Work order: Whatever appears in the records apart from pictures must be reproduced exactly.

Camera calibration parameters:
- - -

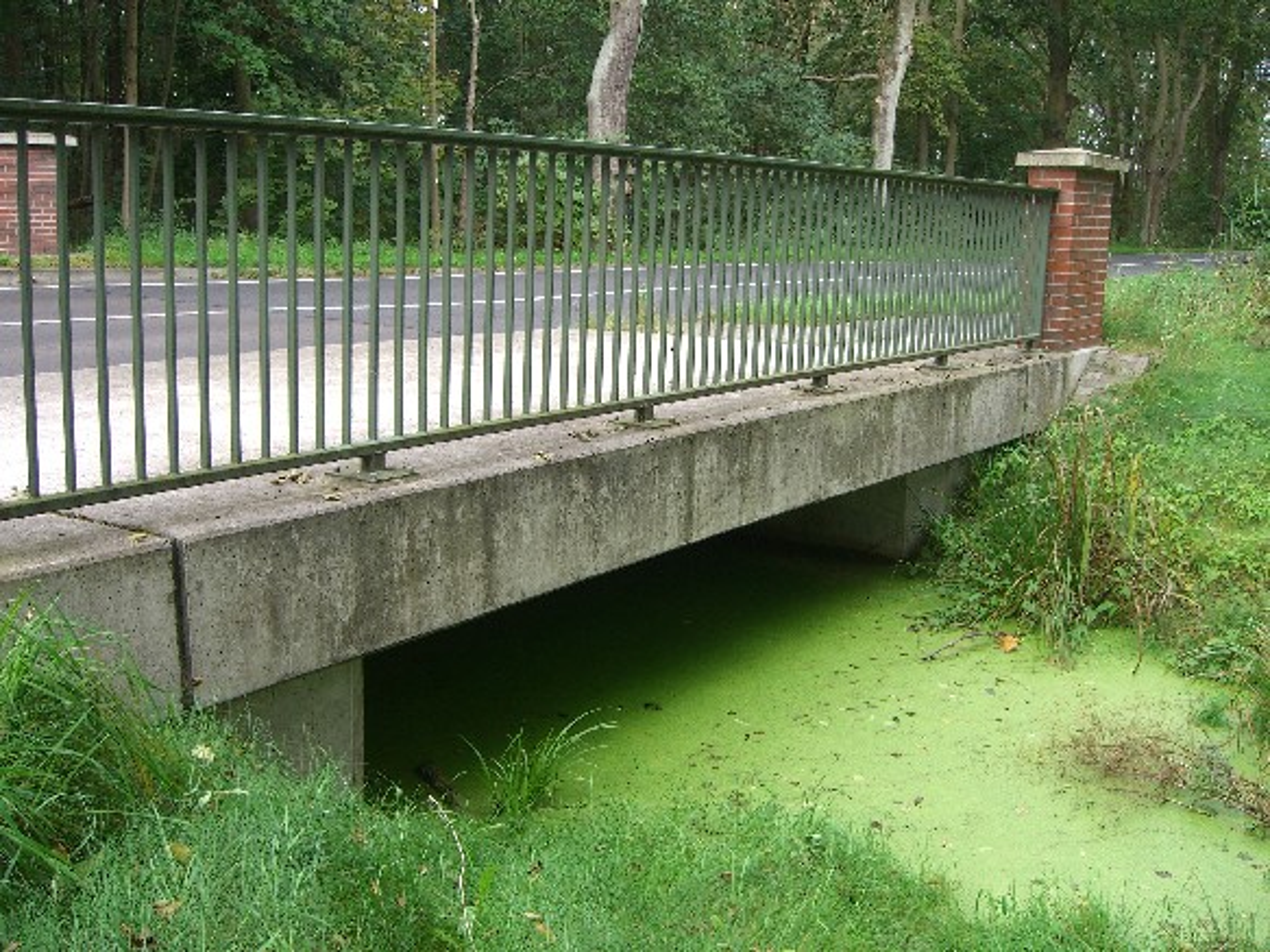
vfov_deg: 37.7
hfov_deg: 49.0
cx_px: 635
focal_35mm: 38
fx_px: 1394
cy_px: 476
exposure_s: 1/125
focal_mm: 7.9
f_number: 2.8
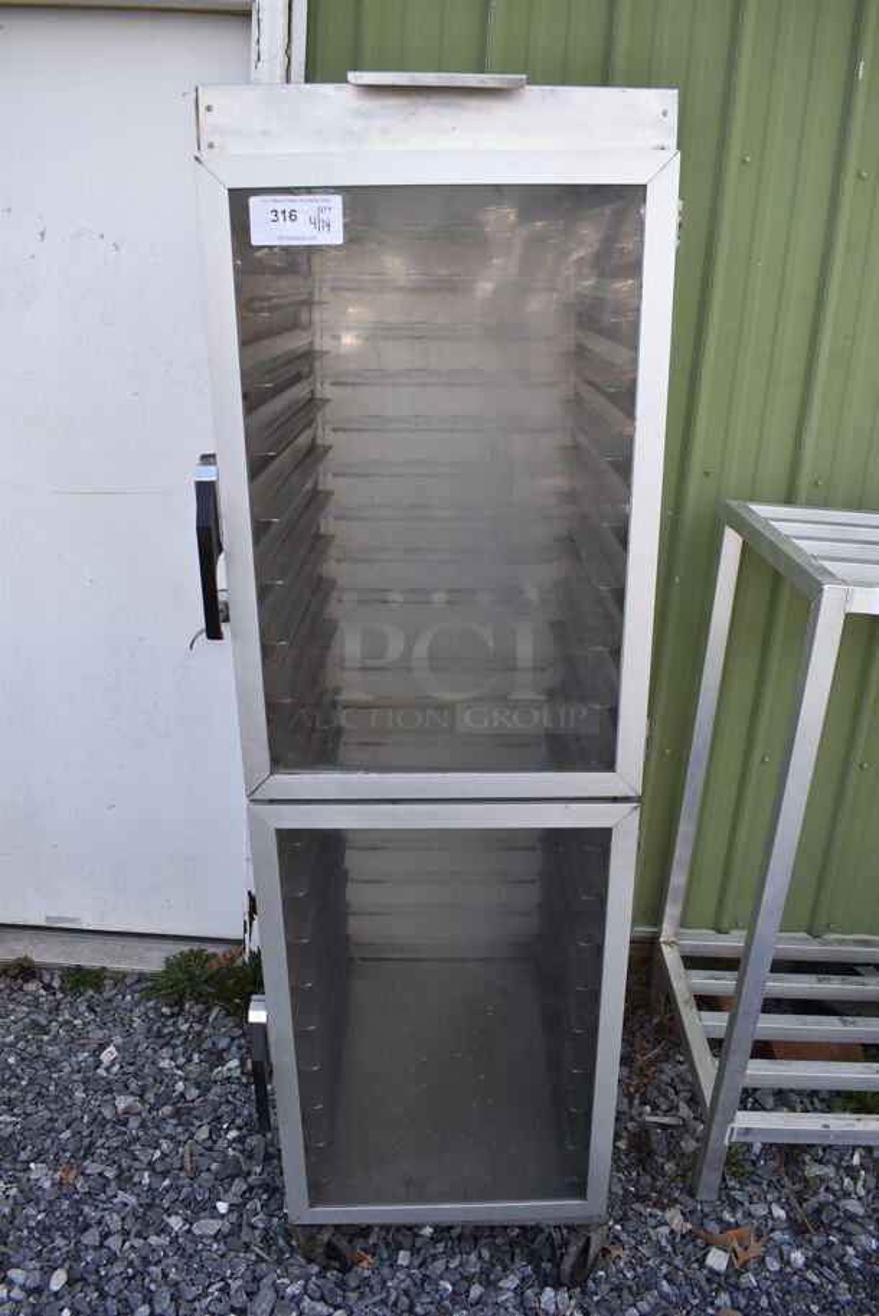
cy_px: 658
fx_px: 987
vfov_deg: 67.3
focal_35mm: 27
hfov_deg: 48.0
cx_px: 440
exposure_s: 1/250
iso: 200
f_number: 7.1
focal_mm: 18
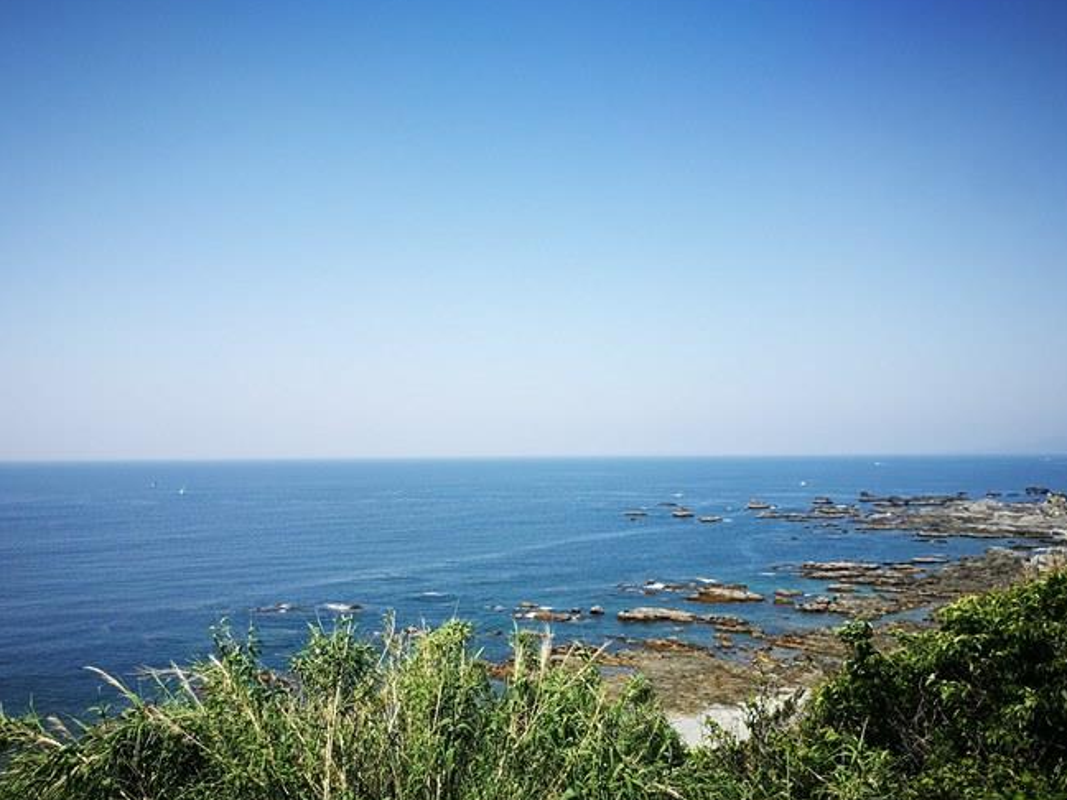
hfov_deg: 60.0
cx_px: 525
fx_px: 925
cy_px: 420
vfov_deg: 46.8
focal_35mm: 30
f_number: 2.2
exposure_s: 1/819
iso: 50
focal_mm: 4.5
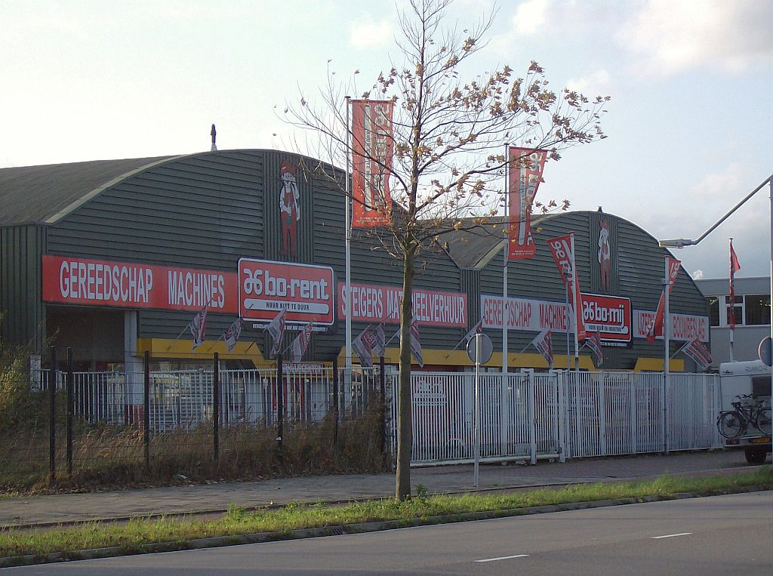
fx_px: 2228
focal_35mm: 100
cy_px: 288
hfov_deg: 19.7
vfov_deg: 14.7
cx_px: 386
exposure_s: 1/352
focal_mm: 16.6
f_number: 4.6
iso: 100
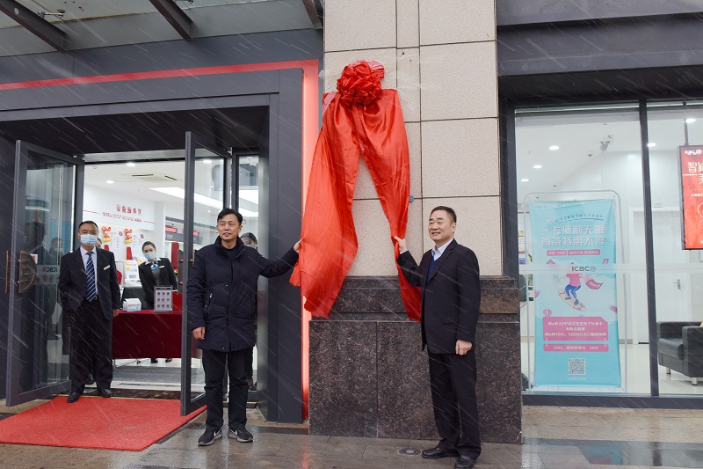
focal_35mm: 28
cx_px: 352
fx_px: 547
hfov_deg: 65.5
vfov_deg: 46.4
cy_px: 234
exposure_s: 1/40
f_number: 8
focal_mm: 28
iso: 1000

- - -

Written answer:
vfov_deg: 37.7
hfov_deg: 49.0
cx_px: 635
focal_35mm: 38
fx_px: 1394
cy_px: 476
exposure_s: 1/125
focal_mm: 7.9
f_number: 2.8
cy_px: 658
fx_px: 987
vfov_deg: 67.3
focal_35mm: 27
hfov_deg: 48.0
cx_px: 440
exposure_s: 1/250
iso: 200
f_number: 7.1
focal_mm: 18
hfov_deg: 60.0
cx_px: 525
fx_px: 925
cy_px: 420
vfov_deg: 46.8
focal_35mm: 30
f_number: 2.2
exposure_s: 1/819
iso: 50
focal_mm: 4.5
fx_px: 2228
focal_35mm: 100
cy_px: 288
hfov_deg: 19.7
vfov_deg: 14.7
cx_px: 386
exposure_s: 1/352
focal_mm: 16.6
f_number: 4.6
iso: 100
focal_35mm: 28
cx_px: 352
fx_px: 547
hfov_deg: 65.5
vfov_deg: 46.4
cy_px: 234
exposure_s: 1/40
f_number: 8
focal_mm: 28
iso: 1000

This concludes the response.